Rhode Island Contractor’s Registration #: GC-49213


In this month’s blog post, we delve further into the ins and outs of your lawn’s needs.

Go all in or don’t go at all: If homeowners don’t want to water their lawn, that’s fine, according to experts. The lawn can go dormant just like it does in the winter without harming the grass, providing there’s not a drought longer than a month. But letting the lawn go dormant, then watering, and then discontinuing the watering again is hard on the grass.

You don’t want to half-water and go back and forth between dormant and watering. You stress-out the grass. A dormant lawn will come back to life after a good rainstorm. “The lawn will come back naturally, just like it does when it goes dormant in the winter.

Seasonal settings: Reset your irrigation timer monthly. This is one of the most overlooked aspects of a lawn irrigation system. Don’t let your system run on summer settings once your region’s rainy season arrives. In some western states, the local extension service or water management authorities posts timer setting recommendations online based on historical weather data.

There are varying water requirements for seasonal climate changes, for sun and shade factors and for the degree of slope within areas of the lawn. There’s even more watering differences that are brought about because of different soil and grass types.

Certain soil types absorb water better than others. A high composition of clay, for example, will prevent water from absorbing into the soil. Clay tends to retain an average around 1.5 inches of water per foot of soil, while fine sand and loamy sand retain the least amount of water at 0.7 and 0.8 inches of water per foot of soil, respectively. Silty loam, clay loam, and silty clay loam have the highest water retention of all soil types, averaging 2.4 inches of water per foot of soil.

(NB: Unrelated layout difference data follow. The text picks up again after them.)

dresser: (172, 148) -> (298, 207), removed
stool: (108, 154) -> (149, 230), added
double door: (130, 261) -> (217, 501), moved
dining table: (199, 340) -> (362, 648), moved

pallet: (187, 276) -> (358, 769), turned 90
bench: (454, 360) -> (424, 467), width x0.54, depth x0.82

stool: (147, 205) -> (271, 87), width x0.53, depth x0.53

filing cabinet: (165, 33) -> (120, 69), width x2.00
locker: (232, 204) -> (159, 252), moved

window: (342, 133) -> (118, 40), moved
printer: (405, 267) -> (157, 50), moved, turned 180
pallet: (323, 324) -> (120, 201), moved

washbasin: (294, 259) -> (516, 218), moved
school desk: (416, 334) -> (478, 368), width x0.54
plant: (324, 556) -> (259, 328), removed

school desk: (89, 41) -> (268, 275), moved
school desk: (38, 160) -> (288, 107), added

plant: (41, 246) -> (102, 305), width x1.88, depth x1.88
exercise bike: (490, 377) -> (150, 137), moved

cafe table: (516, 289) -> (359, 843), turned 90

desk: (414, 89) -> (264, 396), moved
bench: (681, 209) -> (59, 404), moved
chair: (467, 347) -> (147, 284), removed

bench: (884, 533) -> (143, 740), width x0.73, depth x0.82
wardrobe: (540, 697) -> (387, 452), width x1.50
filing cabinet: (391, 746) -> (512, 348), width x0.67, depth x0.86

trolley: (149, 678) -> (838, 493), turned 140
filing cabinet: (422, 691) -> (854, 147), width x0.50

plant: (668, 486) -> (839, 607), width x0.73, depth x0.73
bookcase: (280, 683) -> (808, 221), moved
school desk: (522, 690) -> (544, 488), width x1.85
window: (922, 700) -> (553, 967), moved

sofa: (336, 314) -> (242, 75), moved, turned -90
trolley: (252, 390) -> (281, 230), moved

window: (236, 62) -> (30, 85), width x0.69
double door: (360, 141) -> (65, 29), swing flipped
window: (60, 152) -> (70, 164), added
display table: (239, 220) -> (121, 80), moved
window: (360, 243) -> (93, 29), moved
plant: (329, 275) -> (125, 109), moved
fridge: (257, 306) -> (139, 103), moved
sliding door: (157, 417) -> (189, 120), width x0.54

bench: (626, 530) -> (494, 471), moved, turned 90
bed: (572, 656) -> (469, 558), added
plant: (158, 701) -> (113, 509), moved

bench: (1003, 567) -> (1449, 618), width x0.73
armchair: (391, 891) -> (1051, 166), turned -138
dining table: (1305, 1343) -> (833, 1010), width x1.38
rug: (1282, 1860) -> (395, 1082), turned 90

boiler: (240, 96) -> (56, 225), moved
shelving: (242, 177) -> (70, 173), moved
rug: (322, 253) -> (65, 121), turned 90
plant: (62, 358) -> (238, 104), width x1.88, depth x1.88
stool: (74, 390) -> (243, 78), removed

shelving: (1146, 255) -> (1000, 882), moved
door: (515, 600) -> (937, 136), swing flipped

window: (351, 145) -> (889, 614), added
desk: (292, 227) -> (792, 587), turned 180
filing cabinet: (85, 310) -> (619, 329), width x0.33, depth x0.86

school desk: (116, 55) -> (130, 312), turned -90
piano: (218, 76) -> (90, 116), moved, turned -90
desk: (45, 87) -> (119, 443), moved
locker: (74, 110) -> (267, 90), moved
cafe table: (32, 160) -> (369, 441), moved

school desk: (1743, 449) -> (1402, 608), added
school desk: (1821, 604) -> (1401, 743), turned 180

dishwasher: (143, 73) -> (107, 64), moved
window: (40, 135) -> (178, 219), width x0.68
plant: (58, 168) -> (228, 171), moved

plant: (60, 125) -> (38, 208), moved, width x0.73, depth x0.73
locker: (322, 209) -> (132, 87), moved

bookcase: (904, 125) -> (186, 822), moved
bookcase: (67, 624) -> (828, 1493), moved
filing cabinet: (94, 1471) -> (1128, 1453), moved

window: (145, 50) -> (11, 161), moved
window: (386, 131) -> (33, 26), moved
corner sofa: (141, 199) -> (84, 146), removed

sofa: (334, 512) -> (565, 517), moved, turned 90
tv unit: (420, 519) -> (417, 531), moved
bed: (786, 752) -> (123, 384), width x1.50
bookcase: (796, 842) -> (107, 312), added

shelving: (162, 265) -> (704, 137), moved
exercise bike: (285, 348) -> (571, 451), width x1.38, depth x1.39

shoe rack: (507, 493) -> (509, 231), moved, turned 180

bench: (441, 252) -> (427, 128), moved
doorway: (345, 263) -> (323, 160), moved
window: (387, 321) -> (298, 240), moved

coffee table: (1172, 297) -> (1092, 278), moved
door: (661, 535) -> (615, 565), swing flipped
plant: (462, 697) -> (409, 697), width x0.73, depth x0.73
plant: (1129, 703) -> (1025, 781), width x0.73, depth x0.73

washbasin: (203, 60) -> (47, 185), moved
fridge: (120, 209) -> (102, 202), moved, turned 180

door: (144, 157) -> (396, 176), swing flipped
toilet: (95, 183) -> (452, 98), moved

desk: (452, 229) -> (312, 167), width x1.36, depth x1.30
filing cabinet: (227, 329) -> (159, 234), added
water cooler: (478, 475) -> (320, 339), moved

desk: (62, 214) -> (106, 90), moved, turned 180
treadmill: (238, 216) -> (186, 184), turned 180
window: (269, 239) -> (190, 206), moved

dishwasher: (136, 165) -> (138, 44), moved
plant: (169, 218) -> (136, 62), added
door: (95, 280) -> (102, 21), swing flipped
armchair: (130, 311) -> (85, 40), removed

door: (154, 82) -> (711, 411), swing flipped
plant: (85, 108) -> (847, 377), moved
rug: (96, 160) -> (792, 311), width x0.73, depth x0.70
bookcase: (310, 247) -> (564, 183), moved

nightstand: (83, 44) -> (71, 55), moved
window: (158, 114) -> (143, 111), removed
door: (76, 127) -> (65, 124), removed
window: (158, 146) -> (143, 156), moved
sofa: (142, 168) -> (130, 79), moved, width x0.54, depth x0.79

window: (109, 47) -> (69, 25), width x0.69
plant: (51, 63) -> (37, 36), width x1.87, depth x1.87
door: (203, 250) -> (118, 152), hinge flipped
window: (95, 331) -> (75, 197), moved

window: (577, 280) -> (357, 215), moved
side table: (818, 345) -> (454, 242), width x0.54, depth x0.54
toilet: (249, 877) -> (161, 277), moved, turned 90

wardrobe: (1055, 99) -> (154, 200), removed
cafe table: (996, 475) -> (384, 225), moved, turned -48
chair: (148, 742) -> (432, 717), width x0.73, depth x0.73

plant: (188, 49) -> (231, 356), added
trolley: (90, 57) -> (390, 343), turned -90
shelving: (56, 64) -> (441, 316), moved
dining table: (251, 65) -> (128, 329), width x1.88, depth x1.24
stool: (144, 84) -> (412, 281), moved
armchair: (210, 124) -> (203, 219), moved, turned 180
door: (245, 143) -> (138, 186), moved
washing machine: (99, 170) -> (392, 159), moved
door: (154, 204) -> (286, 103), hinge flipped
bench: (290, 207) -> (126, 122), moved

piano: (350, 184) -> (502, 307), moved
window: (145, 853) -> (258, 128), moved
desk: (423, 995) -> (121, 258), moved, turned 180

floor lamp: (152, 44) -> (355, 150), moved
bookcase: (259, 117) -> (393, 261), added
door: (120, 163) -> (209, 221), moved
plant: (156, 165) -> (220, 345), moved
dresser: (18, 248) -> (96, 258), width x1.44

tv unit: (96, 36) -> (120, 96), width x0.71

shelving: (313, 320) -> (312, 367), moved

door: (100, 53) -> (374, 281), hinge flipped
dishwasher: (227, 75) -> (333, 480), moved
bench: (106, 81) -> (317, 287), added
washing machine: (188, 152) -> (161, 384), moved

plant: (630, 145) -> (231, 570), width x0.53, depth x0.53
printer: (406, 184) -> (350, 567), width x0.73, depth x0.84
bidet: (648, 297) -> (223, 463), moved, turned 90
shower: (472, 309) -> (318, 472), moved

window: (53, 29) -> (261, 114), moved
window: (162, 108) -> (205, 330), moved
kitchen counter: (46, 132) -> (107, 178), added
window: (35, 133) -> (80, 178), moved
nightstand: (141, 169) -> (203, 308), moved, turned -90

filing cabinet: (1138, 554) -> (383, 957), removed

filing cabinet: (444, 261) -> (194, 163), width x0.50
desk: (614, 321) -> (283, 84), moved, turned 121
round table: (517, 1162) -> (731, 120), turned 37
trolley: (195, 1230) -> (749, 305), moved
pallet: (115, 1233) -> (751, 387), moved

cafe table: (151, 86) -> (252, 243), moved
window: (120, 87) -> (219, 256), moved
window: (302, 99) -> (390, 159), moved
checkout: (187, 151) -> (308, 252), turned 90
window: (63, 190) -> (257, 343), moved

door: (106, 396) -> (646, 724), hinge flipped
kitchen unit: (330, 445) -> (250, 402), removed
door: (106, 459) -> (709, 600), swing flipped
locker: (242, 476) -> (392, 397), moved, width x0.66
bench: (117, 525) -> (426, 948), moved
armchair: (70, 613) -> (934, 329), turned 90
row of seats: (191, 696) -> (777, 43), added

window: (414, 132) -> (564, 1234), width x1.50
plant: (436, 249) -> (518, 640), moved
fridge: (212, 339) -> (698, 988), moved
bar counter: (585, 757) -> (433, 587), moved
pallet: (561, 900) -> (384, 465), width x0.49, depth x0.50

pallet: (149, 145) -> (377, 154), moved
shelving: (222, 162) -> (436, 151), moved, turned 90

Explore your yard’s soil type to make the most effective lawn irrigation decisions. For instance, if you see puddling each time you water, your soil likely has high clay content. This type of soil can’t absorb water quickly, but instead requires repeated, shorter watering cycles. On the plus side, clay soil retains water longer than sandy soil, which needs more frequent watering. Take a soil test to learn what kind of soil is hosting your grass, and adjust irrigation cycles accordingly.

Watering hills and slopes: When watering slopes or hillsides, tinker with irrigation frequency and timing. You’ll have the best success if you use short watering cycles spaced out over time. Water this area first, for instance, for a brief duration, and then let the system water another spot in the yard while the slope absorbs the water it received. Cycle back to apply another round of water to the slope. Use this same strategy to water clay soils effectively.

Shady lawns: Grass growing in the shade uses less water than a sun-bathed lawn. In general, you can water shady lawn areas less frequently than sunny ones. The exception, though, is grass growing beneath a tree. In these shady spots, the lawn is competing with tree roots for available moisture. You may need to water these shady lawn areas more frequently than ones that are shaded by a structure. Remember to water deeply to encourage deep grass roots.